My own read is that the softening was probably necessary to land the emotional ending, but it came at a cost. The version of Yujiro who could feel genuine awe at his son’s development needed to be someone with an interior — which required making him legible, which required making him less frightening. You can feel the trade-off in the later arcs.
What the final fight actually resolves
Itagaki himself has confirmed that he deliberated until almost the final chapter about who would win the parent-child fight, and that the resolution — an ‘air meal’ shared between father and son — was not what he’d discussed with his editor. The ending surprised the production too.

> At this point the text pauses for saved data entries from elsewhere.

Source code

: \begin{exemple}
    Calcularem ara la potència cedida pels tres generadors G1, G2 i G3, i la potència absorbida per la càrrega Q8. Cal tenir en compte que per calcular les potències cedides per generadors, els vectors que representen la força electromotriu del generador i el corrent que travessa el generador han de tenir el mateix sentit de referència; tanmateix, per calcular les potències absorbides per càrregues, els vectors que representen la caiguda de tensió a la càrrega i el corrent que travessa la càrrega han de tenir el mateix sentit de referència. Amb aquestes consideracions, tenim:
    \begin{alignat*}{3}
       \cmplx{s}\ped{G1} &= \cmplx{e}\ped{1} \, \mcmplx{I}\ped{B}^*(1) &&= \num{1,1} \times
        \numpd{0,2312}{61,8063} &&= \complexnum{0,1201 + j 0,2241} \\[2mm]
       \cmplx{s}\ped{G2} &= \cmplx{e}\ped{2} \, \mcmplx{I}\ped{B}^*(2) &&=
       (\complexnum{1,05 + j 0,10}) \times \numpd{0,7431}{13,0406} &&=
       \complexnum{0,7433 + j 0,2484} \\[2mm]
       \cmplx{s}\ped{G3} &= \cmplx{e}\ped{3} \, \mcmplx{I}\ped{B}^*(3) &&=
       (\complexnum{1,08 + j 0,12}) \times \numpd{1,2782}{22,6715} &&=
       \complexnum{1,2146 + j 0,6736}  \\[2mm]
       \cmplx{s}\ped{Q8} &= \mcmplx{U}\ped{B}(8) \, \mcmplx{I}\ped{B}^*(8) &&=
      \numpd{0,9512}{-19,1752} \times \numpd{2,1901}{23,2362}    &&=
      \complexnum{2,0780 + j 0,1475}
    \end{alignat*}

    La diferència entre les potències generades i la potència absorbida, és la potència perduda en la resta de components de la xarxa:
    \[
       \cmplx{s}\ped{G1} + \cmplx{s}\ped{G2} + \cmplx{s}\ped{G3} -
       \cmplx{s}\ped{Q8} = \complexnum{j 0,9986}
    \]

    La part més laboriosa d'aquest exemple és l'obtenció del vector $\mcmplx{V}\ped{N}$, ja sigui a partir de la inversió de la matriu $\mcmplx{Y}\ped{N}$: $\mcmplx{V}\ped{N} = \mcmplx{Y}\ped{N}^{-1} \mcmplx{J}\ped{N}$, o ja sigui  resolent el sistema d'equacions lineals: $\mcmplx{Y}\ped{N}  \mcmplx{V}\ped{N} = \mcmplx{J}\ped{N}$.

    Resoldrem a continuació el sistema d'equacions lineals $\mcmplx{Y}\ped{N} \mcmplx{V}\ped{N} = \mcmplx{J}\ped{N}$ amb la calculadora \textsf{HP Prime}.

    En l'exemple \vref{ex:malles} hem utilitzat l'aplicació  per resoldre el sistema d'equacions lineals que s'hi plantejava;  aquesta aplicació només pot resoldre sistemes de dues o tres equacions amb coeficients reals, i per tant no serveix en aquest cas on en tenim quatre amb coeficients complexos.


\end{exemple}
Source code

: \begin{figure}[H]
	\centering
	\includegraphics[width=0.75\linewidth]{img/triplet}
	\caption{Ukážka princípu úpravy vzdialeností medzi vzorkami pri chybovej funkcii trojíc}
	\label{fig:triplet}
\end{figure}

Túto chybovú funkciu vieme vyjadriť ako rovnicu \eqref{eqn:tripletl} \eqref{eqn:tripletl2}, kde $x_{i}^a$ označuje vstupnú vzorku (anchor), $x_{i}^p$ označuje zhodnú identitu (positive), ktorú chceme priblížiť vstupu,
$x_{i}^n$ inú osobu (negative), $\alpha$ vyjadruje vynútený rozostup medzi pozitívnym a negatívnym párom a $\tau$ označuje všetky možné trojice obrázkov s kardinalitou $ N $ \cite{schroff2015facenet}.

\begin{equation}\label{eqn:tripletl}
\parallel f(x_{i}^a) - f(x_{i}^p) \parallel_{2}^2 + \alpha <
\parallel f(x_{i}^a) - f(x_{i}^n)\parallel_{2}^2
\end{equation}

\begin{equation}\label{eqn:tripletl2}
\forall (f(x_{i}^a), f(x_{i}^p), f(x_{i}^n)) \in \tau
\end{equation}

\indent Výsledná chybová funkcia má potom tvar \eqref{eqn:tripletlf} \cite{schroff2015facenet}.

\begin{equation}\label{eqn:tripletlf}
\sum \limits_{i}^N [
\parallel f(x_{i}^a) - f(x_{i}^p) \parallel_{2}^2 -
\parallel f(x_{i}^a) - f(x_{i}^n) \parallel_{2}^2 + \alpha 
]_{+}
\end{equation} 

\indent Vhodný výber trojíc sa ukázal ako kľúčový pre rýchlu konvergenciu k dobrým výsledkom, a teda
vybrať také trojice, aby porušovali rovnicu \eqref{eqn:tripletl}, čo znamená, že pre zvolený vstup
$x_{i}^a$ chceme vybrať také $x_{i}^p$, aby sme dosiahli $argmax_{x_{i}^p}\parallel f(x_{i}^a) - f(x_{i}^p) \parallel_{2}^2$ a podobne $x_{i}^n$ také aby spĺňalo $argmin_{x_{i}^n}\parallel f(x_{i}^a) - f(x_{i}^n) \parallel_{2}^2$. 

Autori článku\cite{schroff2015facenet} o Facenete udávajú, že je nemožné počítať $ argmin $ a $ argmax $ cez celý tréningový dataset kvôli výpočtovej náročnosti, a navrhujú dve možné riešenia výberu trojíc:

Japanese fans read that ending not as Baki defeating Yujiro in the conventional sense, but as Baki becoming someone Yujiro could finally be present with. The fight’s resolution is emotional, not physical. Yujiro’s back — where the demon face appears — returns to normal human muscle in the final panels. Japanese fan commentary on this detail is consistent: the鬼の貌 (demon face) disappearing is the sign that something in Yujiro changed. The man who needed to be the strongest creature alive had found, in his son, a reason to be something else.
Western readers who come to Baki for the fights get extraordinary fights. But the reason Japanese fans have followed this series for three decades is something else entirely. It’s the question underneath all of it: can a father who never learned how to love teach his son something worth knowing?
Baki’s answer, in the end, is careful. It doesn’t quite say yes. But it doesn’t say no either.